### Yapılacak İş 1
Aşağıdaki metne göre şu ifadelerin her biri için evet ya da hayır deyiniz ve kararı belirleyen sözleri metinden olduğu gibi alıntılayınız: (a) Askeri buluşların yayılmasının önündeki en büyük engel siyasiydi. (b) Avrupa kıtasının ortalama yükseltisi 330 metredir. (c) Yüksekliği 1.000 metrenin üzerindeki alanlar dağlık sayıldığında Avrupa'nın %6'sı dağlıktır.

### Verilen Metin

Askeri İnovasyonun Hızlı Yayılımı: Avrupa’da yaptırım zor olduğu için, ambargolar en son silah, beceri ve taktik buluşların yayılmalarına engel olamazdı. Yayılmanın önündeki en büyük engel siyasi değil, coğrafiydi. Fakat, Batı Avrupa devletleri bu engeli bertaraf edebilecek kadar birbirine yakındılar. Sonuçta genel olarak, askeri buluşlar Batı Avrupa’da yayıldı. Ve yayılmaları da Asya’da olduğundan daha az engelle karşılaşmış olabilir çünkü Asya’da teknik becerileri olan zanaatkarların hareketliliklerini kısıtlayacak akrabalık, din veya ikametgah bağlarına sahip olma olasılıkları daha fazla yüksektir.


AVRUPA VE DİĞERLERİ

İkinci bölümde, Avrupa’yı dünyanın diğer bölgelerinden ayıran temel özellikleri coğrafi ve siyasi olmak üzere iki ana başlıkta değerlendirebiliriz.

Coğrafi Nedenler: Avrupa’nın yüzlerce ada ve yarımadayı kapsaması, kıyılarındaki girinti ve çıkıntılarının fazla olmasından dolayı Avrupa’da iç deniz, yarımada, ada, körfez ve koy sayısı çok fazla olması ve ortalama yükseltisi 330 metre olan kıtanın oldukça dağlık bir araziye sahip olması birçok tarihçi tarafından Avrupa’nın bölünmüş siyasi yapısını açıklamada argüman olarak kullanılmıştır. Bu anlamda, Batı Avrupa’yı diğerlerinden ayıran sebepleri araştırırken, Avrupa’nın siyasi yapı olarak tam zıttı olan Çin ile coğrafi özelliklerinin karşılaştırması coğrafya tezinin siyasi tarih üzerindeki etkisini incelemek açısından faydalı olacaktır.

İlk olarak, Jared Diamond ve David Cosandey’in görüşlerine göre coğrafya, Çin ve Avrupa’da iki şekilde etkili oldu. İlk olarak, Avrupa Çin’den daha dağlıktı ve sıradağlar ulaşım masrafını arttırdıkları ve istilaları önledikleri için Avrupa’da siyasi sınır oluşturdular. İkinci olarak, Avrupa’nın kıyı şeridi Çin’inkinden daha düzensizdi ve bu düzensizlikler (özellikle yarımadalar) daha küçük devletlerin gelişimini destekledi. Bu argümanlar ikna edici görünmektedir ama yakından incelendiğinde geçerliliğini koruyamaz. Örneğin, dağlık bölgenin, yüksekliği 1.000 metrenin üzerinde olan alanlar olarak tanımlandığını farz edelim. Bu taktirde, antik Çin’deki %33’e karşılık, Avrupa’nın yalnızca %6’sı dağlıktır.

### Verilen Malzeme
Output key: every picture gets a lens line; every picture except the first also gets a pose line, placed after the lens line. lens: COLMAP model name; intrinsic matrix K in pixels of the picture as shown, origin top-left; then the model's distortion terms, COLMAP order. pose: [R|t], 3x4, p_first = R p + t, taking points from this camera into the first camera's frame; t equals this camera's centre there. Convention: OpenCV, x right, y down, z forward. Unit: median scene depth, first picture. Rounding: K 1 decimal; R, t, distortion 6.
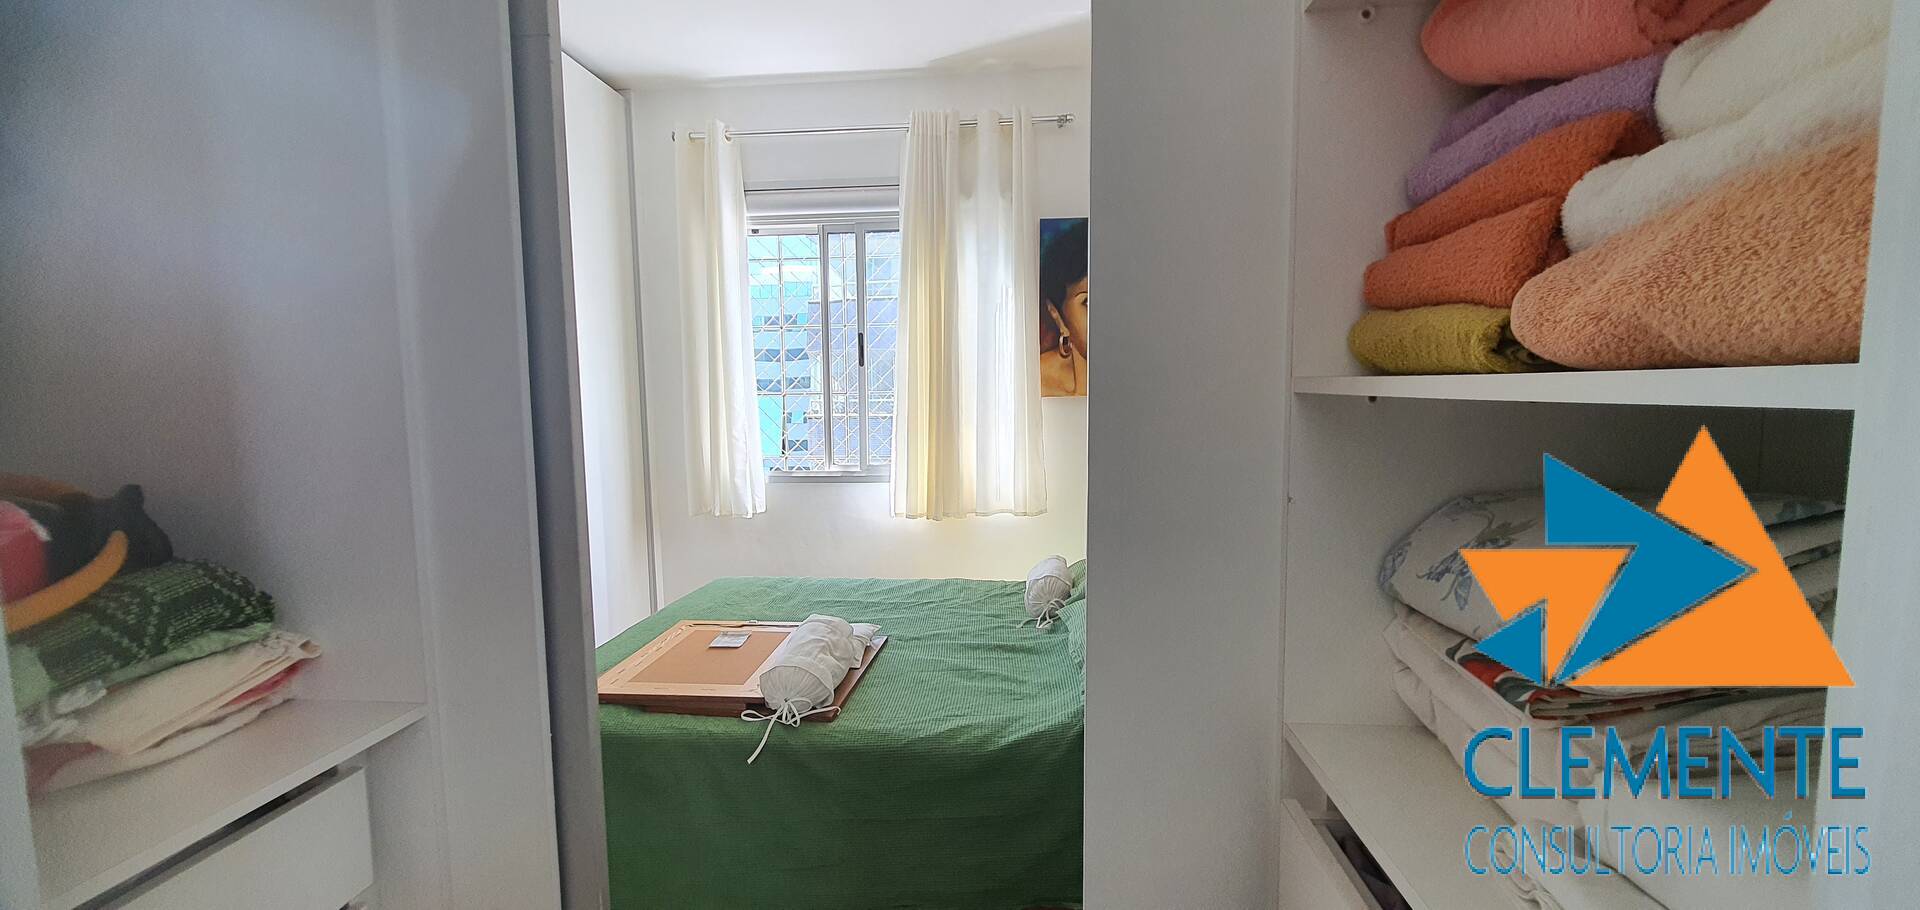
lens RADIAL K [[763.3, 0, 958.0], [0, 763.3, 459.7], [0, 0, 1]] dist [0.000072, 0.000080]
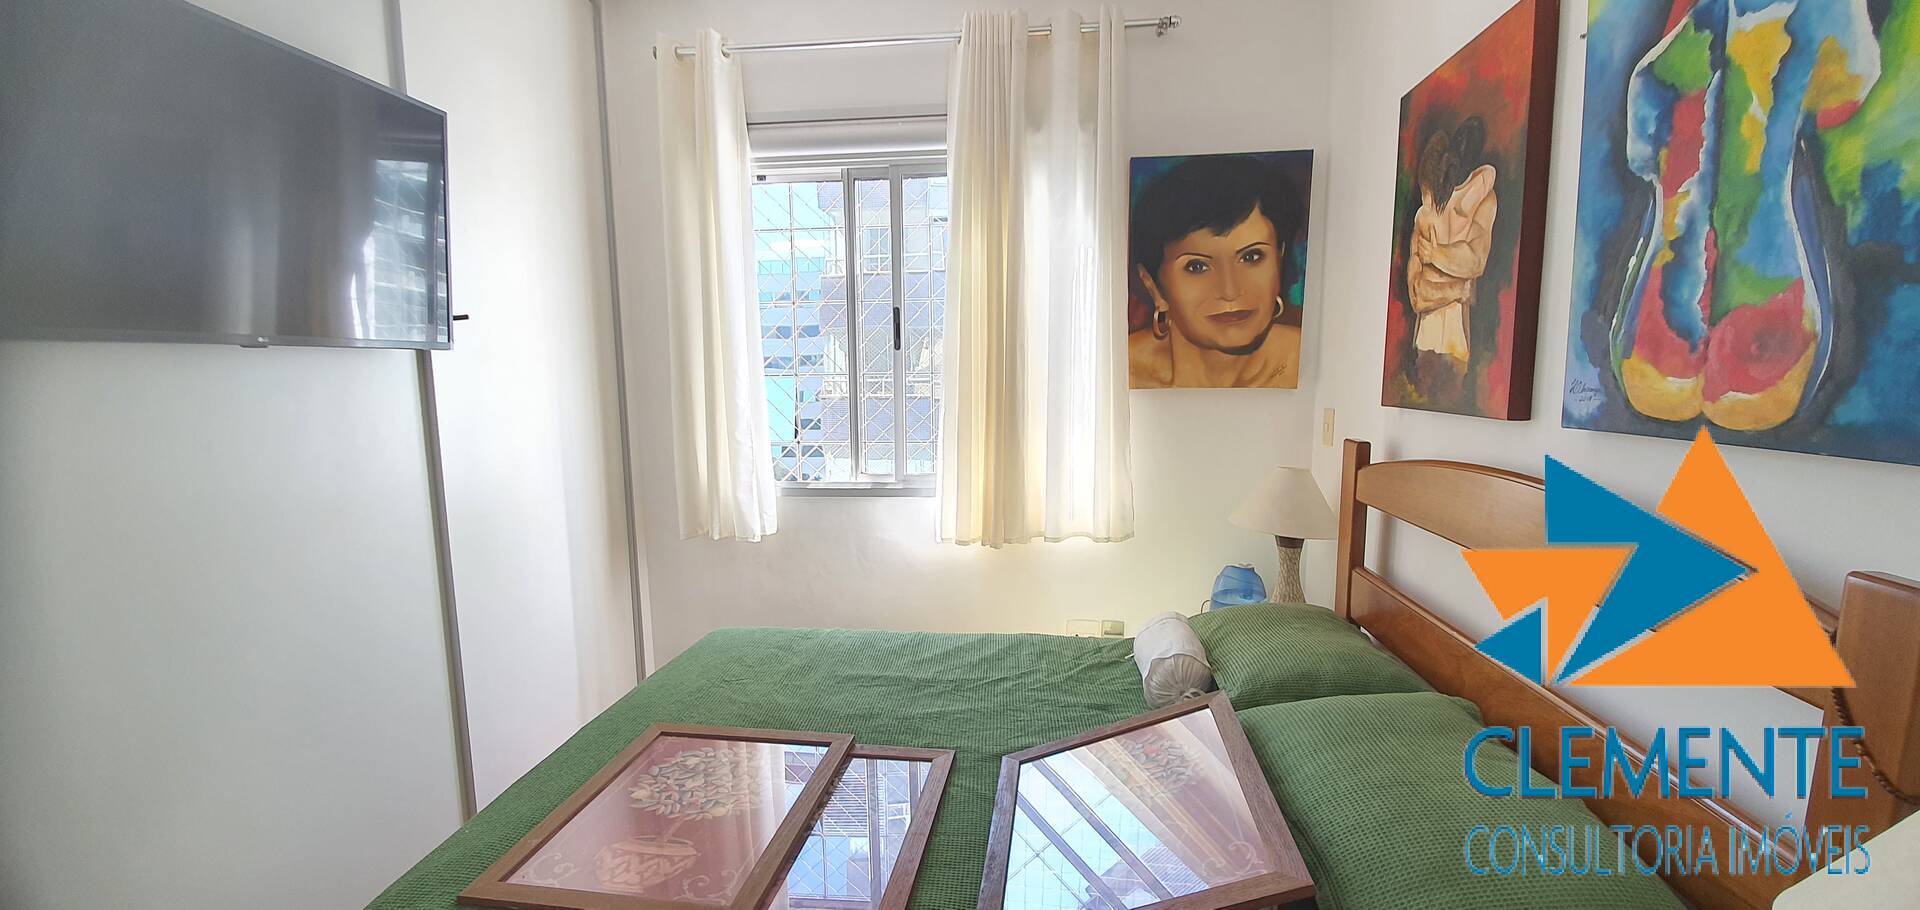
lens RADIAL K [[763.3, 0, 963.6], [0, 763.3, 453.7], [0, 0, 1]] dist [0.000072, 0.000080]
pose [[0.999965, 0.000245, -0.008397, -0.053483], [-0.000046, 0.999717, 0.023775, -0.035259], [0.008400, -0.023773, 0.999682, 0.219275]]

### Yapılacak İş 2
Metnin altındaki listenin bütün satırlarını, boş satırları atlayarak numaralandırılmış maddeler hâlinde yeniden yazınız. Resimleri cevabınıza almayınız.

### Yazılı Cevap 1
(a) Hayır: "Yayılmanın önündeki en büyük engel siyasi değil, coğrafiydi."
(b) Evet: "ortalama yükseltisi 330 metre olan kıtanın"
(c) Evet: "antik Çin’deki %33’e karşılık, Avrupa’nın yalnızca %6’sı dağlıktır."

### Yazılı Cevap 2
1. Output key: every picture gets a lens line; every picture except the first also gets a pose line, placed after the lens line. lens: COLMAP model name; intrinsic matrix K in pixels of the picture as shown, origin top-left; then the model's distortion terms, COLMAP order. pose: [R|t], 3x4, p_first = R p + t, taking points from this camera into the first camera's frame; t equals this camera's centre there. Convention: OpenCV, x right, y down, z forward. Unit: median scene depth, first picture. Rounding: K 1 decimal; R, t, distortion 6.
2. lens RADIAL K [[763.3, 0, 958.0], [0, 763.3, 459.7], [0, 0, 1]] dist [0.000072, 0.000080]
3. lens RADIAL K [[763.3, 0, 963.6], [0, 763.3, 453.7], [0, 0, 1]] dist [0.000072, 0.000080]
4. pose [[0.999965, 0.000245, -0.008397, -0.053483], [-0.000046, 0.999717, 0.023775, -0.035259], [0.008400, -0.023773, 0.999682, 0.219275]]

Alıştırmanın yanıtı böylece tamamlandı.